In depression people tend to eat less or eat more. I ate more (and slept more.) So it’s important for depressed, overweight people to see that you can be depressed and override hunger and lose weight — which itself gives hope and empowerment.
Yeah, I know about those ratings that Keltner mentions. I’m inclined to think that people answer a question about happiness differently than a question about mood. I think happiness is somewhat equated with absence of wants (as in “are you happy now?). Whereas by mood I mean something completely visceral. When I look around — at people on the street for example — it is very rare to see someone who looks or acts happy. Practically everyone seems to be neither happy nor sad. We take this as a fact of life but I don’t think everywhere is like this. A friend of mine went to a poor country in Africa and came back surprised how happy the people were. Happier than Americans.
If you trust Mihaly Csikszentmihalyi’s work on mood, flow and happiness, where he had people respond to random beepers and write down what they were experiencing/doing/feeling at the moment, people are happiest (best mood??) in a state of flow — states of absorption where their energies/abilities are challenged but not overwhelmed, where there is feedback as to how they are doing — states of meaningful engagement. I doubt they are smiling at such times.
So I wonder how much facial expressions are an index of mood. I assume Ekman/Keltner/Levenson etc. have ideas about this…
I think when people are happy they tend to smile. Or least smile readily.
Europeans smile much less than Americans, and the perpetual complaint among Europeans is that Americans smile TOO much.
It might be interesting to look for any correlations between the use of subways/trains, employment and depression. People who need to see lots of faces on their way to their morning jobs should theoretically have better moods than those who are stuck in their cars or looking at the back of another seat. If you use employment as a way of controlling for socioeconomic gaps, it might be a good indicator. Subways would be better than commuter trains, and far better than solo car commuters, etc. And theoretically, a longer subway commute would correlate to a better mood than a shorter one (!).
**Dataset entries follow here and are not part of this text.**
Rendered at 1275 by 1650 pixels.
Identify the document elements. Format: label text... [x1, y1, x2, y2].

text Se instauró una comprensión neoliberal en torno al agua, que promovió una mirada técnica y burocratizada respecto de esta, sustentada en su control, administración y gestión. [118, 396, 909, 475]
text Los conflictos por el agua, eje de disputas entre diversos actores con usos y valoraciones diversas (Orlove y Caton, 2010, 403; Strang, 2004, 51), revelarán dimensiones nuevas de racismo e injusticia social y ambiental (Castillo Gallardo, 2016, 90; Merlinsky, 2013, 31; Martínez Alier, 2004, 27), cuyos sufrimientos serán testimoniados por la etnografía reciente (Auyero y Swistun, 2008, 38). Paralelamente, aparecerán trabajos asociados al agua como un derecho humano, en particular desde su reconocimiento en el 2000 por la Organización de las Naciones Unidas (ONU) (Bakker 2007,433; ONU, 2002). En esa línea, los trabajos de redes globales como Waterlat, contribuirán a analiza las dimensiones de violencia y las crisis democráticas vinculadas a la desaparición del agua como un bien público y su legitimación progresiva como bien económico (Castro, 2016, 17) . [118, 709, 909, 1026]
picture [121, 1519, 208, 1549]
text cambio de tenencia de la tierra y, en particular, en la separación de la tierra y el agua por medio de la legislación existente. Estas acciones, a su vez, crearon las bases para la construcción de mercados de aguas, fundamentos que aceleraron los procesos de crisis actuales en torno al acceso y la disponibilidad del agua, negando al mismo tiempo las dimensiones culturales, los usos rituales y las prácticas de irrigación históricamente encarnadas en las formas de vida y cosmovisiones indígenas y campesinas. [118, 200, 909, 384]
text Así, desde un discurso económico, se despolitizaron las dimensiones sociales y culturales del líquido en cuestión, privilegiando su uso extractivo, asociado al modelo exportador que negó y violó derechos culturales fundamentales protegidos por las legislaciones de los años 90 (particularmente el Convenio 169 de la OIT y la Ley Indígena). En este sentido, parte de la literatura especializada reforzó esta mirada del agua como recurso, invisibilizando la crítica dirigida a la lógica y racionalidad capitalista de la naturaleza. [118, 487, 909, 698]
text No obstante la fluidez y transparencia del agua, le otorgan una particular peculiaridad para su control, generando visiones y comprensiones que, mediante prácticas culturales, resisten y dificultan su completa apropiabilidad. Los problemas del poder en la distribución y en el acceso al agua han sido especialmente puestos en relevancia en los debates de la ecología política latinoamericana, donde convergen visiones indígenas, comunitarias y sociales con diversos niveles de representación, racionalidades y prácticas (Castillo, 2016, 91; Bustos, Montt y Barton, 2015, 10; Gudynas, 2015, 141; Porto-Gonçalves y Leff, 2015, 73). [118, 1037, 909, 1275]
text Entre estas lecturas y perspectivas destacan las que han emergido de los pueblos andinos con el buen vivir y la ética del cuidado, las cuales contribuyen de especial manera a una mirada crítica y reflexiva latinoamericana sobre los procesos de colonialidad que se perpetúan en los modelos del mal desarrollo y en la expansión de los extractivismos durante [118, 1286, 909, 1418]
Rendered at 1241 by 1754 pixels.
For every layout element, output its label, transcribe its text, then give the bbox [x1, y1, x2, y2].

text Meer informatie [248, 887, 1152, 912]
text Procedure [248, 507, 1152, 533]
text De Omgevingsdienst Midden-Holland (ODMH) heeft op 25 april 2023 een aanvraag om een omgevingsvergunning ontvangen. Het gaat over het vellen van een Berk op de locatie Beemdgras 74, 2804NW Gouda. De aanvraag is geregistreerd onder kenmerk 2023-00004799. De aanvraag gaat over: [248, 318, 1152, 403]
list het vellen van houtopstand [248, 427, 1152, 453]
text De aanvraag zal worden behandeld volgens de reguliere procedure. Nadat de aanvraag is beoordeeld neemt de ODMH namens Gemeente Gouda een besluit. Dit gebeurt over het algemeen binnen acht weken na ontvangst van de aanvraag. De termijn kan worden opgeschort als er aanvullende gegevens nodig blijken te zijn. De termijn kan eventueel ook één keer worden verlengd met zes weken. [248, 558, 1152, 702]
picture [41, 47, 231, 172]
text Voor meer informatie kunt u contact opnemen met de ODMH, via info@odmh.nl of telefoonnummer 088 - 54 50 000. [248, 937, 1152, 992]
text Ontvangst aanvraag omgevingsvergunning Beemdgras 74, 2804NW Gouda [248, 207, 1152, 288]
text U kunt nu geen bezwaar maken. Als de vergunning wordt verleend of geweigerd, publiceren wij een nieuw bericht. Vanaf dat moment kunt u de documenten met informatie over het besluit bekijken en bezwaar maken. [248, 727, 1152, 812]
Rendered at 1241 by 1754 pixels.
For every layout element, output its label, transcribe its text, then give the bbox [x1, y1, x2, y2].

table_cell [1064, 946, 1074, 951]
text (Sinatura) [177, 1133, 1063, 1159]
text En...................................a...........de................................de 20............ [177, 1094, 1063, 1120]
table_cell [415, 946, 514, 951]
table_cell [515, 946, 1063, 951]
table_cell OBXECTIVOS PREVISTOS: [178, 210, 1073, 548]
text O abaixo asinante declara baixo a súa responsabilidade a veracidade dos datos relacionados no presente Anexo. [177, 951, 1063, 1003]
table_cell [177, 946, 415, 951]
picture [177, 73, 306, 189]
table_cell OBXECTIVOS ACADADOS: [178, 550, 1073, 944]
Another possibility would be to study the differences between bartenders and morning baristas. Both see lots of faces but bartenders late at night and baristas early in the morning. The baristas should be much happier if your theory holds.
Personally, I somewhat doubt the effects of faces. I moved from the US where I was a get in the car, listen to NPR and drive to work single guy to Japan where I’m now a walk to the train station, stand in the train and walk the rest of the way to work kind of guy and despite a much higher daily dose of morning faces, I don’t think my mood is better. And my mood on weekends when I don’t need to commute seems even better although I’m sure a lack of work helps there.
I have tried to get a helpful dose of faces on the subway or a crowded bus but I couldn’t — you can’t look at strangers that way. You need to see what you would see when you are having a conversation with someone. In my experience, that never happens on public transportation unless you are actually having a conversation. And that is very rare.
I know of two people who felt much better when their job required them to have face to face contact in the early morning than when the same job required them to have the same contact at other times. One was a waitress; the other a doctor.
“Europeans smile much less than Americans, and the perpetual complaint among Europeans is that Americans smile TOO much.”
Yes, I hate to make generalizations like this, but its true: American’s tend to be much more friendly with strangers and in public than Europeans.
I’m not sure if this means that Americans are in better moods than Europeans. But without a doubt, the irrational friendliness of Americans puts me in a good mood. its an asset.